Atomic Object’s history is intimately linked with eXtreme Programming (XP). These days XP is probably better known under the larger umbrella of Agile methodologies. XP was inspired by successful practices observed at work throughout the history of software development. In reading about the first Mac I’ve been encountering examples of processes and techniques that are quite familiar; perhaps these stories are similar to those that inspired XP.
XP has an unfortunate name. Software is difficult enough to get right; labeling a development methodology as “extreme” probably hasn’t helped its adoption. However, XP’s name comes from sound thinking. The originators of XP looked back over software development’s relatively short history to identify practices that cost effectively produce high quality software. 13 practices were identified and then the question was asked – if a little of these practices is good, what would happen if they were cranked up to the extreme?
In reading the stories of the Mac’s development, I’ve noticed several of XP’s themes, practices, and techniques played out in the historical narrative. Sure. Some of the connections I’ve made are almost certainly a stretch.
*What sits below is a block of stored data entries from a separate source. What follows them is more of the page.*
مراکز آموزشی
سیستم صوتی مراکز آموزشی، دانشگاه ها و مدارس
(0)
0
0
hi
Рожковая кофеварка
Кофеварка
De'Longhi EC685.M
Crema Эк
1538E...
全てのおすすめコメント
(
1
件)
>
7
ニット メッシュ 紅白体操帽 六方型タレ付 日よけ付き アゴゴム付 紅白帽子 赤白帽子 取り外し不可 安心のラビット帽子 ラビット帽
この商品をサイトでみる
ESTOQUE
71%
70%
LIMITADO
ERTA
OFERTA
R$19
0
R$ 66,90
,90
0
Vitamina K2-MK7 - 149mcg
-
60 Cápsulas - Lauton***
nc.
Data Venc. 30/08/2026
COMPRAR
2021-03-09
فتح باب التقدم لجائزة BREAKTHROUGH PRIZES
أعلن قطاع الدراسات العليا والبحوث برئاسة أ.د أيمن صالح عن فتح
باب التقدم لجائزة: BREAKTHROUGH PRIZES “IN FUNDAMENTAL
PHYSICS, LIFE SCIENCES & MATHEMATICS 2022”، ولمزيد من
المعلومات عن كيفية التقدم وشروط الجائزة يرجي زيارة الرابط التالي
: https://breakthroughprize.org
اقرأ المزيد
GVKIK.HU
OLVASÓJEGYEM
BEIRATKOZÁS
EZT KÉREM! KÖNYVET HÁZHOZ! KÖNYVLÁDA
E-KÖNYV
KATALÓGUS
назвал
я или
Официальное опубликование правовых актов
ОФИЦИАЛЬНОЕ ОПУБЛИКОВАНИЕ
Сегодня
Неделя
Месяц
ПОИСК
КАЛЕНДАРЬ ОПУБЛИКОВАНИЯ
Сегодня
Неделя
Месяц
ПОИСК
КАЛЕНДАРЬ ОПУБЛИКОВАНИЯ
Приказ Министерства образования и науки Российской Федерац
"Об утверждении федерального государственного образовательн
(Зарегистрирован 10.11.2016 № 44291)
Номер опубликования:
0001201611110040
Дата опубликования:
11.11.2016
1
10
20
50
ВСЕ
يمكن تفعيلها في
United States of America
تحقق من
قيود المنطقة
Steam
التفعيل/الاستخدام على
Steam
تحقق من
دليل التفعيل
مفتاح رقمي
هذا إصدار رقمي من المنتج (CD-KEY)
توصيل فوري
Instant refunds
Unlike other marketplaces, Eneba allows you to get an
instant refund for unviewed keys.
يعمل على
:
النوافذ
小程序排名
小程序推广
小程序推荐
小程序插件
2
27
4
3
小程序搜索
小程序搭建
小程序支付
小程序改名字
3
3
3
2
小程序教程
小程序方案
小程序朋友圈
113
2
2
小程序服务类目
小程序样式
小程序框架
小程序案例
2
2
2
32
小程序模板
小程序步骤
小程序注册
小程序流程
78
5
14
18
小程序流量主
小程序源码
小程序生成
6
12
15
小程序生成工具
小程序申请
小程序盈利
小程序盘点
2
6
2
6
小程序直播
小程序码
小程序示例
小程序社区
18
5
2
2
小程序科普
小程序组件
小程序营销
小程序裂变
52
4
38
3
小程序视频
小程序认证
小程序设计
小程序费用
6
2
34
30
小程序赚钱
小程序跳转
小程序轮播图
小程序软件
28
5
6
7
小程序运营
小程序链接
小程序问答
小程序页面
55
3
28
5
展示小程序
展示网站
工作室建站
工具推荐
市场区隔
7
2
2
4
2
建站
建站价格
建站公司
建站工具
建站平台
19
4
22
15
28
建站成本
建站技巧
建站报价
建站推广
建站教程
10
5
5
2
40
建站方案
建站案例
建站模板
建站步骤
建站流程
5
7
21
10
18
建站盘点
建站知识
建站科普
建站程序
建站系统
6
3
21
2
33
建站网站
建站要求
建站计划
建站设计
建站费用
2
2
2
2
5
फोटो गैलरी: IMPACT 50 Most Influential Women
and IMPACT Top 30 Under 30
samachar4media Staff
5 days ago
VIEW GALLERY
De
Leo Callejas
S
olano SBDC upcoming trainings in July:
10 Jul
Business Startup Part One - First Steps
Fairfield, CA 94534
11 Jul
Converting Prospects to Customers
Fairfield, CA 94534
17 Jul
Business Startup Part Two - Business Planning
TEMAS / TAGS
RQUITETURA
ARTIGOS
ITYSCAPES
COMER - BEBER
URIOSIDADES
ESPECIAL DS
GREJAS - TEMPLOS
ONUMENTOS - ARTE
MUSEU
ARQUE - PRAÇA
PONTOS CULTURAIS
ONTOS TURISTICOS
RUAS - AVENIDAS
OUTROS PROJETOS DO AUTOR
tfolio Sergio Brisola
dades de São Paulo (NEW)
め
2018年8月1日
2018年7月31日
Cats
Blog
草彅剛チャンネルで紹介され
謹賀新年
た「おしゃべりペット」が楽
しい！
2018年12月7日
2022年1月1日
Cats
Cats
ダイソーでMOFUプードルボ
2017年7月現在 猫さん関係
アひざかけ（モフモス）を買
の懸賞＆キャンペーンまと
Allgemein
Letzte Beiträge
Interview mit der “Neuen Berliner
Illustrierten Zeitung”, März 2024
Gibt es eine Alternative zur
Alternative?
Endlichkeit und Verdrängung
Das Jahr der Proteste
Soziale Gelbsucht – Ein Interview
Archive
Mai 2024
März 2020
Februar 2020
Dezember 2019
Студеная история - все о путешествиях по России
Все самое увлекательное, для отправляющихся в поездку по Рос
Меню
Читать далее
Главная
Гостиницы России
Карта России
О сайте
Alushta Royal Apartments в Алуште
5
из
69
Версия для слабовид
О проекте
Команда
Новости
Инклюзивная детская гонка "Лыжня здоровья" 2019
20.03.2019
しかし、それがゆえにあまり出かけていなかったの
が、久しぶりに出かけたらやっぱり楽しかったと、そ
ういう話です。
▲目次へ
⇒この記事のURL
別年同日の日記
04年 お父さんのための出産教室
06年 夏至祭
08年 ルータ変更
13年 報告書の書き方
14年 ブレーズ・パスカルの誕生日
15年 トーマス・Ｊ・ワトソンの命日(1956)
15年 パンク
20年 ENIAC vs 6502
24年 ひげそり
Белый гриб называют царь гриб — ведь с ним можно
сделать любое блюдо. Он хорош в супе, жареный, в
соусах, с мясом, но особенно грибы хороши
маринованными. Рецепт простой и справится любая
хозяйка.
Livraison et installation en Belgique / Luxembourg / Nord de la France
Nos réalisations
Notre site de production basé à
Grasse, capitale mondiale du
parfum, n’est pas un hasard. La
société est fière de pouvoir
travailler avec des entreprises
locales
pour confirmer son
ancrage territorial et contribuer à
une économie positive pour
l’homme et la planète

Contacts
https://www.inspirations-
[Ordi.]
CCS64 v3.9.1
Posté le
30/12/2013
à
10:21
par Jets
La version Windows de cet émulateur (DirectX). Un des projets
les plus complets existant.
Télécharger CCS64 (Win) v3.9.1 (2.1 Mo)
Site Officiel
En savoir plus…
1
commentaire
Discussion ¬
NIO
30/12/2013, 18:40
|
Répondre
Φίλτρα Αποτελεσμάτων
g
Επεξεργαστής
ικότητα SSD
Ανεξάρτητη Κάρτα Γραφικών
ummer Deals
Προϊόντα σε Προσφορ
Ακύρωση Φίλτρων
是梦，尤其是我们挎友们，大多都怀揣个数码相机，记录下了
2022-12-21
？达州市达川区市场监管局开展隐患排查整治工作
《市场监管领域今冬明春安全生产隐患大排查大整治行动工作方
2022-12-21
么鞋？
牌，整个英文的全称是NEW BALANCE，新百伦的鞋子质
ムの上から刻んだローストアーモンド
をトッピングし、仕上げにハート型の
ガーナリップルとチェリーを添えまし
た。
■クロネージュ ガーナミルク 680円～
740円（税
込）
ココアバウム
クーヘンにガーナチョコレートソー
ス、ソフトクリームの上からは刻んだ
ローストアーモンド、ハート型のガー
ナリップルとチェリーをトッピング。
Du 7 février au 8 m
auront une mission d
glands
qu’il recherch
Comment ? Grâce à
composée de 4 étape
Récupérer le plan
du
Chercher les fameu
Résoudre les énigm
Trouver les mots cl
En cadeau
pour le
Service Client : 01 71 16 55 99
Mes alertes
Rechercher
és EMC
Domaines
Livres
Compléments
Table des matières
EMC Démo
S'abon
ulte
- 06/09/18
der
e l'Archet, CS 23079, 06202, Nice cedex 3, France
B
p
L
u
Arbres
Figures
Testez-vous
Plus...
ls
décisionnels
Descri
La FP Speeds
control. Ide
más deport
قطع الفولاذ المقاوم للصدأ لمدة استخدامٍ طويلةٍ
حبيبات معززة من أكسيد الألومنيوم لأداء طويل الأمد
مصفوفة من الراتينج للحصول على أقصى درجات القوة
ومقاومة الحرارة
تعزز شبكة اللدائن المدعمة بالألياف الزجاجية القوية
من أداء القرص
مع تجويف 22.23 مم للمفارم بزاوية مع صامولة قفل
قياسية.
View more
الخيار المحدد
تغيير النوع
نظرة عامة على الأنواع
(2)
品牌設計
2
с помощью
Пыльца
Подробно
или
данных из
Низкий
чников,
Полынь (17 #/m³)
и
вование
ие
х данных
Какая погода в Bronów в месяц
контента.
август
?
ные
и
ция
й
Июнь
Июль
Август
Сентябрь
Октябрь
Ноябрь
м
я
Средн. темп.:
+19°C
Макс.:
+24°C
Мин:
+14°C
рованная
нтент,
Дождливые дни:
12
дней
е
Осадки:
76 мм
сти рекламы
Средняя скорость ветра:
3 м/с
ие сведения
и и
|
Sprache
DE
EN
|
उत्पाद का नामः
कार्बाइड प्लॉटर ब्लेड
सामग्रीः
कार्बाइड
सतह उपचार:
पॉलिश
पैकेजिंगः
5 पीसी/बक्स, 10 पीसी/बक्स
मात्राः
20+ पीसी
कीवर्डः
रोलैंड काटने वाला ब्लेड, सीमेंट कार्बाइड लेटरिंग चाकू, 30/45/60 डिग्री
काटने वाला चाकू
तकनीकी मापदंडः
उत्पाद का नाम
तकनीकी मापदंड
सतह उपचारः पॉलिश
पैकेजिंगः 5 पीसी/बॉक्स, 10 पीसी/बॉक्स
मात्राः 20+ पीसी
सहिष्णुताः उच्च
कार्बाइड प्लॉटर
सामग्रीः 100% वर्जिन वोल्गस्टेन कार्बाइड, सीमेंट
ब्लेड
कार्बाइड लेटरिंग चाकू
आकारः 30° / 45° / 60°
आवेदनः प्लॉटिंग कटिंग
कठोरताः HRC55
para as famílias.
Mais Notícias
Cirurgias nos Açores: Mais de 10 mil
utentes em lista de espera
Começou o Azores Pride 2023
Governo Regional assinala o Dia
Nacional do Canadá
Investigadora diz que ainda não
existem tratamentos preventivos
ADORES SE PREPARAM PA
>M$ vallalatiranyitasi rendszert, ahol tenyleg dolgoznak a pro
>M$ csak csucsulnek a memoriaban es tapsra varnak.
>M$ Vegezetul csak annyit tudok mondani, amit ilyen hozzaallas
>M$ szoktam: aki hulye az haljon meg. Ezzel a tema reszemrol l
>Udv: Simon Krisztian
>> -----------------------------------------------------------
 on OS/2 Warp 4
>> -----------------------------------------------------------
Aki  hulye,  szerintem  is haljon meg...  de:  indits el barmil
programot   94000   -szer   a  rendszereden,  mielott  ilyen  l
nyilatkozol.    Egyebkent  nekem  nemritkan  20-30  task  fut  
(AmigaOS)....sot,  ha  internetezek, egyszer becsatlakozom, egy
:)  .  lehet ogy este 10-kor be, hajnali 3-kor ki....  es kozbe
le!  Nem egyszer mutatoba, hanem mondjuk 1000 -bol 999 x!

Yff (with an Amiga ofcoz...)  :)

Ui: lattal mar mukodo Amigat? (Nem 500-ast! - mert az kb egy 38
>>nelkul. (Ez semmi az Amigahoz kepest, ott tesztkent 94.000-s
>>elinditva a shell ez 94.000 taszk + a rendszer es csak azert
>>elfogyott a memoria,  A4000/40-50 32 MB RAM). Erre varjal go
My perception is no doubt influenced by my support of XP/Agile, and I’m probably shoehorning the Mac’s history into an XP shoe. Still, I see the underpinnings of XP/Agile at work here. I have to think that the revolutionary Mac was a success in part because of how it was developed. If nothing else, the following is enjoyable reading.
- A few paragraphs towards the middle of “The Macintosh Spirit” demonstrate the value of iterative development; in fact, one of the anecdotes has inspired me to research Agile hardware development techniques for embedded systems (more in a later post).
- “-2000 Lines of Code” is an amusing example of the value of refactoring.
- “Calculator Construction Set” illustrates including the customer (or in this case a proxy) as part of the whole team.
- “Rosing’s Rascals” details the value of spikes to try implementing tricky software features before committing to them.
- “Do It” is a (humorous) take on the value of exploratory testing and involving end users in testing.
- “The Grand Unified Model (1) – Resources” is a good example of how valuable metaphor can be to development.
Sadly, I haven’t come across any stories that could be construed to demonstrate Test-Driven Development.